A client who is uncertain when her LMP occurred is given an EDD of April 23 after the first ultrasound. Based on this information, the nurse determines the client's LMP was probably which day?

July 16

A multigravida client is pregnant for the third time. Her previous two pregnancies ended in an abortion in the first and third month of pregnancy. How will the nurse classify her pregnancy history?

G3 P0020

The nurse is assisting a pregnant client who underwent a nonstress test that was ruled reactive. Which factor will the nurse point out when questioned by the client about the results?

The fetal heart rate increases with activity and indicates fetal well-being.

The nurse discovers a new prescription for Rho(D) immune globulin for a client who is about to undergo a diagnostic procedure. The nurse will administer the Rho(D) immune globulin after which procedure?

amniocentesis Amniocentesis is an invasive procedure whereby a needle is inserted into the amniotic sac to obtain a small amount of fluid. This places the pregnancy at risk for a woman with Rh(D)-negative blood, since the puncture can allow the seepage of blood and amniotic fluid into the woman's system. She should receive Rho(D) immune globulin after the procedure to protect her and future babies. The CST, NST, and a biophysical profile are noninvasive tests.

Some pregnant women hire a trained professional to provide support during pregnancy and birth, to provide emotional support during labor and birth, and to aid in establishing breastfeeding. What is the name of the woman who takes this role?

doula The pregnant woman may hire a doula to provide support for labor and birth and help with establishing breastfeeding. A doula can also provide support for the postpartum period.

Nausea and vomiting are common reports during pregnancy. What nutritional action can be used to lessen nausea and vomiting?

limiting intake of heavy, greasy foods Nausea and vomiting can be lessened by limiting intake of fatty and greasy foods and eating small frequent meals every 2 to 3 hours. Other interventions include eating carbohydrate foods such as dry crackers, Melba toast, dry cereal, or hard candy before getting out of bed in the morning. Avoid drinking liquids with meals; avoid coffee, tea, and spicy foods; and eliminate individual food intolerances. Drinking liquids, increasing fluid intake, and limiting carbohydrate intake does not lessen nausea and vomiting.

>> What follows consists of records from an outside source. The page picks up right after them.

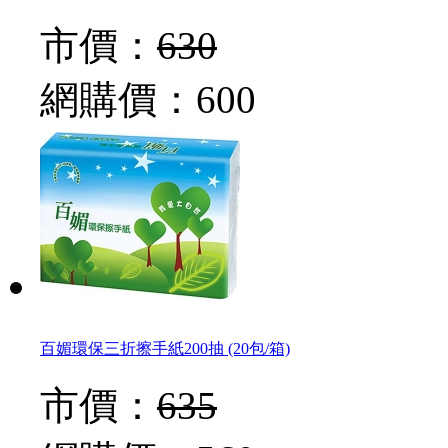
市價：
630
網購價：
600
百媚環保三折擦手紙200抽 (20包/箱)
市價：
635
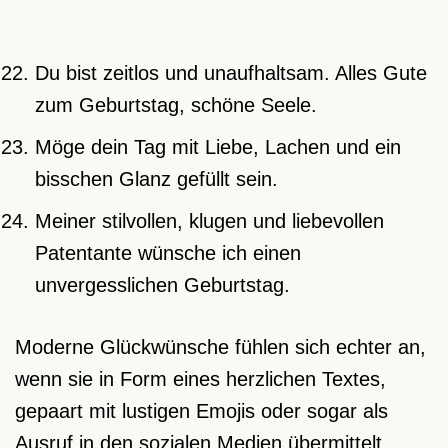
Du bist zeitlos und unaufhaltsam. Alles Gute
zum Geburtstag, schöne Seele.
Möge dein Tag mit Liebe, Lachen und ein
bisschen Glanz gefüllt sein.
Meiner stilvollen, klugen und liebevollen
Patentante wünsche ich einen
unvergesslichen Geburtstag.
Moderne Glückwünsche fühlen sich echter an,
wenn sie in Form eines herzlichen Textes,
gepaart mit lustigen Emojis oder sogar als
Ausruf in den sozialen Medien übermittelt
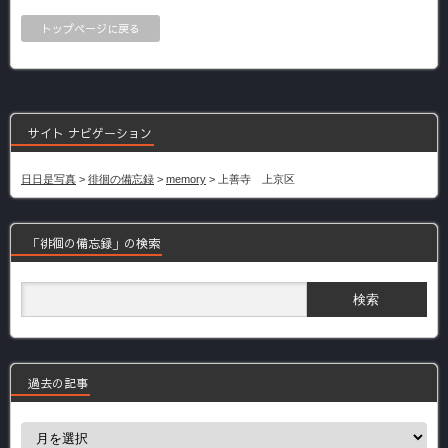
トップページに戻る
サイト ナビゲーション
日日是写真
>
徘徊の備忘録
>
memory
>
上善寺 上京区
「徘徊の備忘録」の検索
過去の記事
過
去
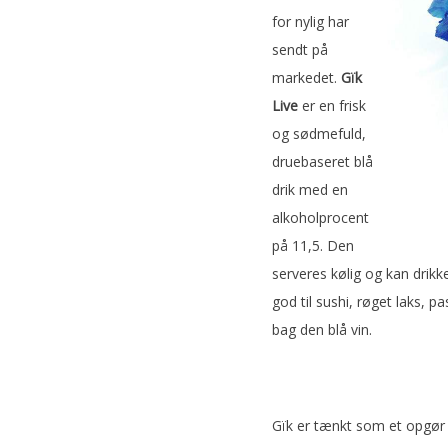
for nylig har
sendt på
markedet.
Gïk
Live
er en frisk
og sødmefuld,
druebaseret blå
drik med en
alkoholprocent
på 11,5. Den
serveres kølig og kan drikk
god til sushi, røget laks,
bag den blå vin.
Gïk er tænkt som et opgør 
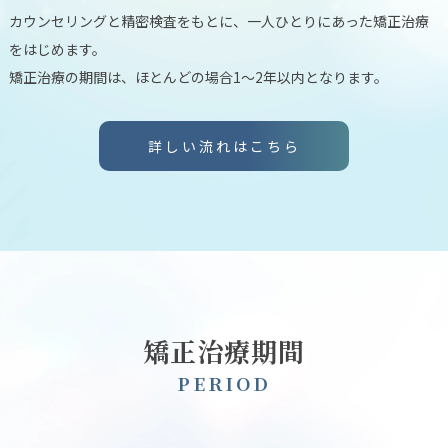
カウンセリングと精密検査をもとに、一人ひとりにあった矯正治療
をはじめます。
矯正治療の期間は、ほとんどの場合1～2年以内となります。
詳しい流れはこちら
矯正治療期間
P
E
R
I
O
D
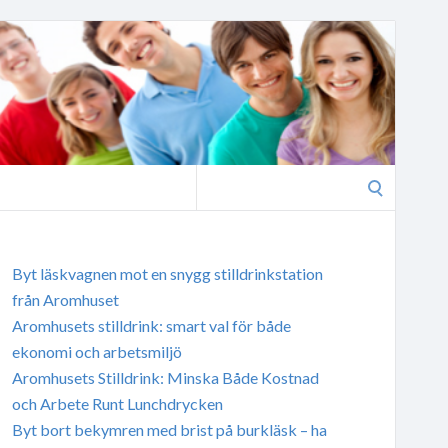
Search
for:
Byt läskvagnen mot en snygg stilldrinkstation
från Aromhuset
Aromhusets stilldrink: smart val för både
ekonomi och arbetsmiljö
Aromhusets Stilldrink: Minska Både Kostnad
och Arbete Runt Lunchdrycken
Byt bort bekymren med brist på burkläsk – ha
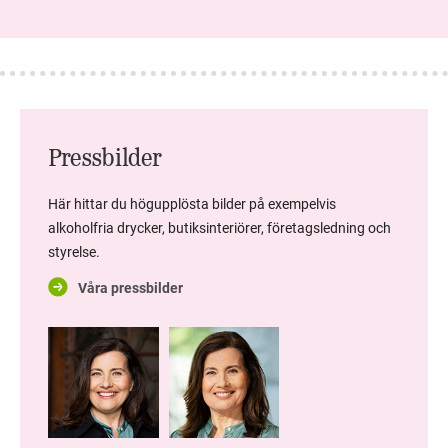
Pressbilder
Här hittar du högupplösta bilder på exempelvis
alkoholfria drycker, butiksinteriörer, företagsledning och
styrelse.
Våra pressbilder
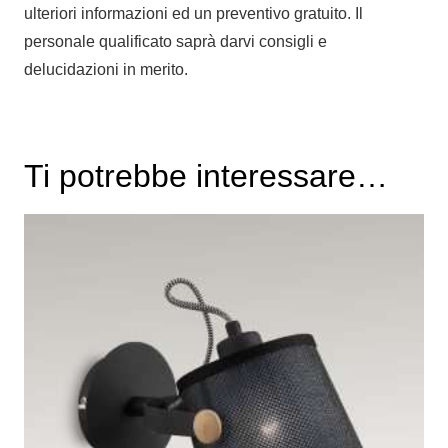
ulteriori informazioni ed un preventivo gratuito. Il
personale qualificato saprà darvi consigli e
delucidazioni in merito.
Ti potrebbe interessare…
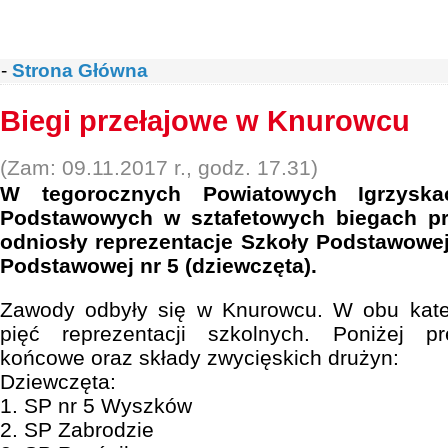
-
Strona Główna
Biegi przełajowe w Knurowcu
(Zam: 09.11.2017 r., godz. 17.31)
W tegorocznych Powiatowych Igrzyska
Podstawowych w sztafetowych biegach pr
odniosły reprezentacje Szkoły Podstawowej 
Podstawowej nr 5 (dziewczęta).
Zawody odbyły się w Knurowcu. W obu kate
pięć reprezentacji szkolnych. Poniżej pr
końcowe oraz składy zwycięskich drużyn:
Dziewczęta:
1. SP nr 5 Wyszków
2. SP Zabrodzie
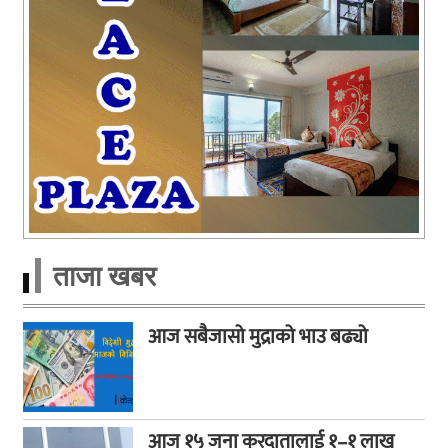
ताजा खबर
आज सबैजासो मुद्राको भाउ बढ्यो
आज १५ जना करदातालाई १–१ लाख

A nurse is teaching a client who is 30 weeks' pregnant about ways to deal with pyrosis (heartburn). The nurse determines a need for additional teaching based on which client statement?

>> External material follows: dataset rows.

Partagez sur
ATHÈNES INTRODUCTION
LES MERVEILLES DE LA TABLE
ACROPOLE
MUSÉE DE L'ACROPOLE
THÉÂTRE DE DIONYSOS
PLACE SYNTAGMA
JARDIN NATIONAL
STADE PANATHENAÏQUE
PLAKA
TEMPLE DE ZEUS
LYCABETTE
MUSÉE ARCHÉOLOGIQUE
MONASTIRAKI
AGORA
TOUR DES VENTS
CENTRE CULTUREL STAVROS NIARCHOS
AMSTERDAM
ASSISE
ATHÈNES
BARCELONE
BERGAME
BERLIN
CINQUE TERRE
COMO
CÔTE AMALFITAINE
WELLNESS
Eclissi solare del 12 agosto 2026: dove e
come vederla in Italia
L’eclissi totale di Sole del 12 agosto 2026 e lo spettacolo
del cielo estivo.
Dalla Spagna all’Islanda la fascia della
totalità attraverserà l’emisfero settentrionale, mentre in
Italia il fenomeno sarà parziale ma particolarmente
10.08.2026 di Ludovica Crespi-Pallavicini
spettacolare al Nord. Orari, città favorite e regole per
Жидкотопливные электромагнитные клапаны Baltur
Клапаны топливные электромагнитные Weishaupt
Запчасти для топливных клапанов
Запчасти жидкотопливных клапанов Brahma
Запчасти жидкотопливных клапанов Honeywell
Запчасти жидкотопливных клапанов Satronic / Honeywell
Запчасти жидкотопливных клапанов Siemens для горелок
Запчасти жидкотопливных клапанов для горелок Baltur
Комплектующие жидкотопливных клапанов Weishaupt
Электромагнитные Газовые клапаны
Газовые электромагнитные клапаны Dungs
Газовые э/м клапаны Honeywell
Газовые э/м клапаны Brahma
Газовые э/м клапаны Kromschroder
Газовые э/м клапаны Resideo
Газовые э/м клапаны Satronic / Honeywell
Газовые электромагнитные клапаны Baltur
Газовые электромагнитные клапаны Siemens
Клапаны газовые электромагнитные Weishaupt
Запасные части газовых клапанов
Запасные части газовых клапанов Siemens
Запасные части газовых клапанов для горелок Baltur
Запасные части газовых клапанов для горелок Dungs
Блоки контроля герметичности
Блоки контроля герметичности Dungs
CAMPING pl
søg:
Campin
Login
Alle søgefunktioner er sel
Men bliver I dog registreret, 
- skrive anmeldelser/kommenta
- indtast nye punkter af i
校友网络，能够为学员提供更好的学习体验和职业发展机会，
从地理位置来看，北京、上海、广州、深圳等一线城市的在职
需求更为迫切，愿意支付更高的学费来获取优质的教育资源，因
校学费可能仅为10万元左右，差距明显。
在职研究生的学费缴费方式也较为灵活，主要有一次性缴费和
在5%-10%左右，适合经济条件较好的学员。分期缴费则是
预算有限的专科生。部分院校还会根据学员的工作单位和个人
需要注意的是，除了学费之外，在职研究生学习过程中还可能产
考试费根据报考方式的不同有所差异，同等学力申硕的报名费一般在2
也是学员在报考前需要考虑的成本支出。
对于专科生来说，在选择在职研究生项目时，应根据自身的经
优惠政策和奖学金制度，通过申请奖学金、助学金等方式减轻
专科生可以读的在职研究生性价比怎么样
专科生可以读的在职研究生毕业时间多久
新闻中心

"I should lie down for 1/2 hour after eating." The client should remain sitting for 1 to 3 hours after eating and avoid lying down within 3 hours of eating. Cutting out caffeine, chewing food slowly, and raising the head of the bed are helpful in reducing pyrosis (heartburn) of pregnancy.

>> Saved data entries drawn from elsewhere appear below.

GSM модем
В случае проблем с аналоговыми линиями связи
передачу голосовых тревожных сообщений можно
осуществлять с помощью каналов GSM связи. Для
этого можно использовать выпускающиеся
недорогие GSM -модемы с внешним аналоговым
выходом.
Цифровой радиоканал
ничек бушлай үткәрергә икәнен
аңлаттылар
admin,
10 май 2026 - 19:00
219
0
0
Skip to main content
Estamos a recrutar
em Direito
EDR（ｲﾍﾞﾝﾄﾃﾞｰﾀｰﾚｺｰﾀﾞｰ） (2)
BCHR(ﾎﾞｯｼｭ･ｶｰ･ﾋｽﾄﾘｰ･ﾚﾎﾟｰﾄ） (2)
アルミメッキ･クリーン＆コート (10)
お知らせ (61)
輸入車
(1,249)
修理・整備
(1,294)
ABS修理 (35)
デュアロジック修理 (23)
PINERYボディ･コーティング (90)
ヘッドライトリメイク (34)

A nurse is collecting data during an admission assessment of a client who is pregnant with twins. The client has a 4-year-old child who was delivered at 38 weeks' gestation and tells the nurse that she does have a history of spontaneous abortion (miscarriage) within the first trimester. The nurse is correct to document the history as:

G = 3, T = 1, P = 0, A = 1, L = 1

A pregnant woman comes to the clinic for a prenatal visit for her third pregnancy. She reveals she had a previous miscarriage at 12 weeks and her 3-year-old son was born at 32 weeks. How should the nurse document this woman's obstetric history?

G3, T0, P1, A1, L1

A nurse is classifying the pregnancy history of a woman who has had five pregnancies: three full-term, one preterm, and one abortion, with four children still living. How would the nurse document this information on the client's chart using the GTPAL system?

G5 T3 P1 A1 L4

A client in her third trimester of pregnancy visits the health care center and asks why she is constipated. The nurse would include which most likely cause when responding to the client?

pressure on intestine by the growing fetus The nurse should explain that constipation often occurs during the third trimester because the growing fetus exerts pressure on the intestine. Engorgement of veins by the weight of the uterus causes varicosities. Pressure of the fetal head on the bladder increases the frequency of urination. Relaxation of the cardioesophageal sphincter causes heartburn.